**WHAT THIS TASK INVOLVES:** Extract from the entries below, exactly as given, only the lines from the line containing "ring tip: (345, 145)" to the line containing "thumb tip: (110, 176)", both lines included.

○ ○ ○ ○ ○ ○ ○

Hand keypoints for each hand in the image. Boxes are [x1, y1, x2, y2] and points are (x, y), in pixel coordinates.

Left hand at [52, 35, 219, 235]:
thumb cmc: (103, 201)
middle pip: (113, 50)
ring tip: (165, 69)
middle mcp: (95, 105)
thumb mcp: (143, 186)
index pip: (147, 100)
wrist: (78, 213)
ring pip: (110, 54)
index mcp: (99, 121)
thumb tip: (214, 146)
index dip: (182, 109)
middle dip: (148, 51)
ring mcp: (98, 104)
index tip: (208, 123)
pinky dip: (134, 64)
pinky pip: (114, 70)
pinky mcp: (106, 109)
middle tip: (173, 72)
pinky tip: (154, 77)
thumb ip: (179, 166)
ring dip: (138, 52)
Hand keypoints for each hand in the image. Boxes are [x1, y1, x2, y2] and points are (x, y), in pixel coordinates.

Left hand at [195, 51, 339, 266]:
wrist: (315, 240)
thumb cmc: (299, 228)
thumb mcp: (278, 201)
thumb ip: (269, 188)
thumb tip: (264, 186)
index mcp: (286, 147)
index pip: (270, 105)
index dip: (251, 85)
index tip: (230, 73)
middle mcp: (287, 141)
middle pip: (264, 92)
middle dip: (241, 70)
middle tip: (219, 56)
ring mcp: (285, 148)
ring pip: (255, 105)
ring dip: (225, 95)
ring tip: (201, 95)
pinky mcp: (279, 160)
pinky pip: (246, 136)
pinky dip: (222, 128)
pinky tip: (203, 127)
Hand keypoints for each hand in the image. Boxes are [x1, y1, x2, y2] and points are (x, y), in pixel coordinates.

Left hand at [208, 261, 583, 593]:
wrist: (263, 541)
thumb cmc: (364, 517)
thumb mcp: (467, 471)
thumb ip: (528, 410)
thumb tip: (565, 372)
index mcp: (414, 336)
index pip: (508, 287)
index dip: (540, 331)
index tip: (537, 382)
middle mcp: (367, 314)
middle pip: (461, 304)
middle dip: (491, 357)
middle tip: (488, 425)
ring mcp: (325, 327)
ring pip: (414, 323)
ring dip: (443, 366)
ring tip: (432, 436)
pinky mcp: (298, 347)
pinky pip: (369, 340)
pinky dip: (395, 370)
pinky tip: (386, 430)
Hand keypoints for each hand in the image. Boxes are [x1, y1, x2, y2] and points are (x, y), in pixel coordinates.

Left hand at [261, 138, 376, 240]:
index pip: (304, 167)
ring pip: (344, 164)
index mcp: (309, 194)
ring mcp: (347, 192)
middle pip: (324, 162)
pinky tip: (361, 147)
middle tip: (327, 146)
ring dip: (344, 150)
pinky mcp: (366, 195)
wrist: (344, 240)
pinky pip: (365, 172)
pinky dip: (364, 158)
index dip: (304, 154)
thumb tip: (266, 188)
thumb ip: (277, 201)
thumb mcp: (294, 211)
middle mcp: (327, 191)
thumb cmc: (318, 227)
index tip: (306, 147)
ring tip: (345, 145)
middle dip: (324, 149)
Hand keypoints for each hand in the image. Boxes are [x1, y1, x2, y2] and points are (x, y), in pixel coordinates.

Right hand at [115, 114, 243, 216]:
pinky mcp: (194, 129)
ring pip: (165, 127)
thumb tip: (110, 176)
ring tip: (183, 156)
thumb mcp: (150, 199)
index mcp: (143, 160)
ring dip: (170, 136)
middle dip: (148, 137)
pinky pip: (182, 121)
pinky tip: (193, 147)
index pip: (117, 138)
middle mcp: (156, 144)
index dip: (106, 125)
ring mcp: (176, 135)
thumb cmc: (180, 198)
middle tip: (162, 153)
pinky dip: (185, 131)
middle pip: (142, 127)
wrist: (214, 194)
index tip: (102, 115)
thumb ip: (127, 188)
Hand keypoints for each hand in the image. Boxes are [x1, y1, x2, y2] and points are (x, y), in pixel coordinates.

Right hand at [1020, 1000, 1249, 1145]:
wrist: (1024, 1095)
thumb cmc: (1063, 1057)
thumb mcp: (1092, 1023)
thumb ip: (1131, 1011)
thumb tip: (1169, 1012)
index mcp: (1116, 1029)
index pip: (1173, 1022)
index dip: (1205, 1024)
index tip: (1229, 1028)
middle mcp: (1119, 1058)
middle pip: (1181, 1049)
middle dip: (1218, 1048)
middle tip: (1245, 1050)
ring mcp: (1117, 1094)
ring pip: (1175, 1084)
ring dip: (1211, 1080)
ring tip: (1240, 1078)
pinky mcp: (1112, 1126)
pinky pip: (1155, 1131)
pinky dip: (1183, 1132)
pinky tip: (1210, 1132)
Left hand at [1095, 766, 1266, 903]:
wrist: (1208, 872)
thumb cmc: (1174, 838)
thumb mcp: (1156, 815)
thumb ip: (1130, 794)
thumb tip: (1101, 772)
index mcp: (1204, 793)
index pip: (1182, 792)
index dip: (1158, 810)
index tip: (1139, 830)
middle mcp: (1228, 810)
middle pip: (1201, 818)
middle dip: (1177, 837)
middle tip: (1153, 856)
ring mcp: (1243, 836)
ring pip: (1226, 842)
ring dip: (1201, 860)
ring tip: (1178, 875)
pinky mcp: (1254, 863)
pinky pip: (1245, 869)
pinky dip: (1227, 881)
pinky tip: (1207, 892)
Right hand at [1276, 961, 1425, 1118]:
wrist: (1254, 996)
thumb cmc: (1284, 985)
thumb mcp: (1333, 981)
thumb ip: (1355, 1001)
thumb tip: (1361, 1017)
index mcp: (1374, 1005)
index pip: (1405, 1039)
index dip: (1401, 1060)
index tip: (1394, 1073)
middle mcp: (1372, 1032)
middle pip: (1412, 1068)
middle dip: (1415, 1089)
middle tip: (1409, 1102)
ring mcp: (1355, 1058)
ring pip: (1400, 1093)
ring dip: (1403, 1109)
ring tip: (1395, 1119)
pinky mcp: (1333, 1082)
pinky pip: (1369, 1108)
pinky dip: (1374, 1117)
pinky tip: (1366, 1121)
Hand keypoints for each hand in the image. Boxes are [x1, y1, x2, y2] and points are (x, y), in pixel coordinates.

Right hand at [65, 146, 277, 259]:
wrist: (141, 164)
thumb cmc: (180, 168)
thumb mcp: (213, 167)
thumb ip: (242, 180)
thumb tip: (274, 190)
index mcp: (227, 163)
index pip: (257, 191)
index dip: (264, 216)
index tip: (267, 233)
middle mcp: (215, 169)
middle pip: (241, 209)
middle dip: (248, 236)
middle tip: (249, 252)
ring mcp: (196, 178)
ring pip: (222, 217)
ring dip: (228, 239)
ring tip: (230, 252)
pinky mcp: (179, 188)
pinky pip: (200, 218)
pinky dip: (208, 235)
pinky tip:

○ ○ ○ ○ ○ ○ ○

**OUTPUT FOR THIS TASK:**
ring tip: (345, 145)
middle dip: (324, 149)
Hand keypoints for each hand in the image. Boxes are [x1, y1, x2, y2] and points are (x, y), in pixel coordinates.

Right hand at [115, 114, 243, 216]:
pinky mcp: (194, 129)
ring pip: (165, 127)
thumb tip: (110, 176)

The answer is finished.